Peut-être, aussi, le renforcement des relations avec la première puissance démocratique serait-il moins probable si l’invasion russe de l’Ukraine n’avait pas eu lieu. Une guerre qui a secoué le tableau géopolitique et qui a nécessité l’effort de tout l’Occident pour renforcer sa communion et priver Moscou et Pékin de leur grande aspiration et de leur désir : un divorce entre Washington et Bruxelles, et l’avancée de l’Union européenne vers une fausse et dangereuse neutralité.
Mais nous ne rejetterons pas non plus les avantages que cette chance nous apporte.
Alors bienvenue est ce sentiment de soulagement chez les Espagnols issu du fait qu’au-delà des préférences partisanes ou idéologiques de chacun, le pays apparaît comme un partenaire loyal et fiable devant ses collègues occidentaux.

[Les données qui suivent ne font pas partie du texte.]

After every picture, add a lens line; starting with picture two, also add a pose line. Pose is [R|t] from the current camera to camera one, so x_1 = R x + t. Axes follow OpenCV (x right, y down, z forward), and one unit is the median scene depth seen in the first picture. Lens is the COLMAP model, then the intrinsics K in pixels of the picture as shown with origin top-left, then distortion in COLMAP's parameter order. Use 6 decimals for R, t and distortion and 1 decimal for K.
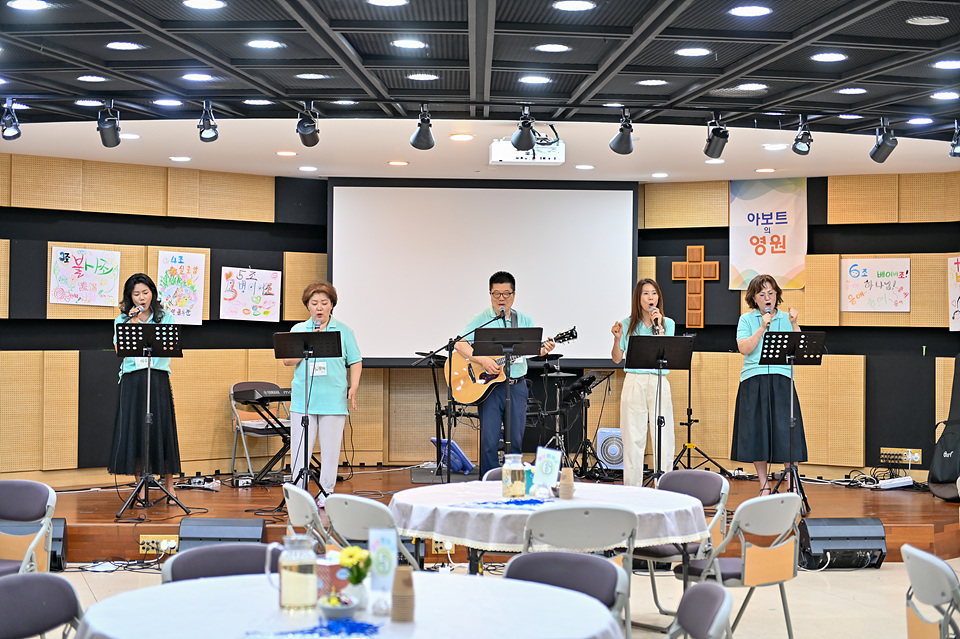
lens RADIAL K [[1662.1, 0, 480.1], [0, 1662.1, 319.4], [0, 0, 1]] dist [-0.018207, 0.000000]
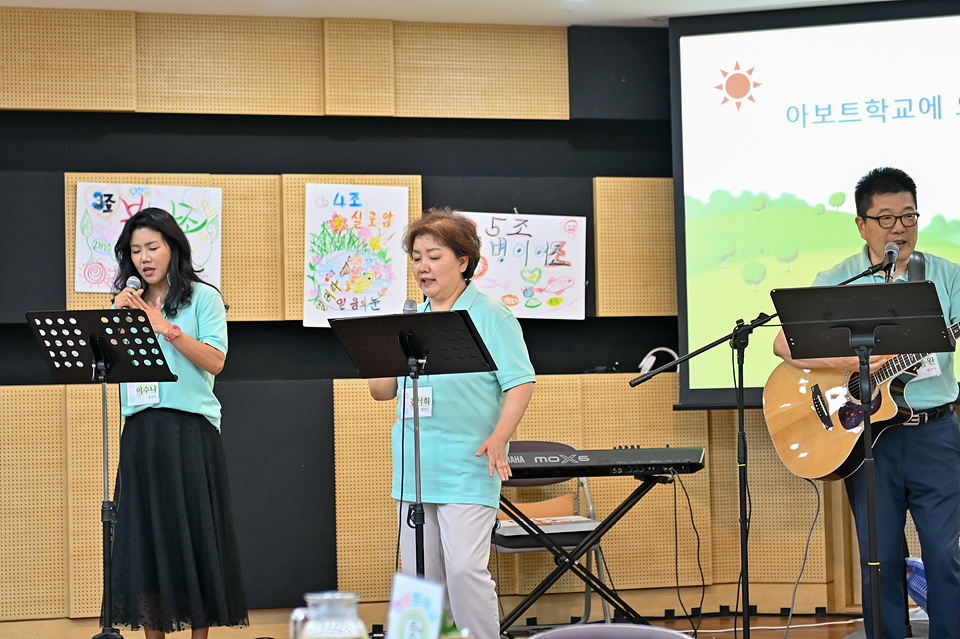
lens RADIAL K [[2400.4, 0, 481.0], [0, 2400.4, 317.5], [0, 0, 1]] dist [-0.001545, 0.000000]
pose [[0.904666, -0.042976, -0.423948, 0.155166], [0.029912, 0.998852, -0.037423, 0.027070], [0.425070, 0.021174, 0.904913, 0.346845]]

Surtout dans un monde en mutation qui se définit durement dans cette guerre européenne, et malgré les liens entre la gauche espagnole et la gauche populiste ibéro-américaine. Des liens qui, dans certains cercles du pouvoir américain, sont considérés avec suspicion.
Le législateur de Sánchez concède une longue liste de motifs de reproche. Chacune de ces raisons a été disséquée et remise en question dans de nombreux éditoriaux de ce journal. Mais cette circonstance ne doit pas obscurcir le jugement. Il n’y a pas grand-chose à reprocher au président dans ses relations internationales, qui se prend très au sérieux et qui est dirigé par un excellent ministre comme José Manuel Albares. Il l’a montré, ces dernières semaines, avec le voyage du président en Chine, sa réception du Brésilien Lula da Silva ou la décoration avec l’ordre d’Isabel la Católica à Nancy Pelosi.
La photographie de Sánchez à la Maison Blanche a donc une haute valeur symbolique, politique et stratégique pour l’Espagne. Aussi, pourquoi le nier, une valeur électorale élevée pour Pedro Sánchez.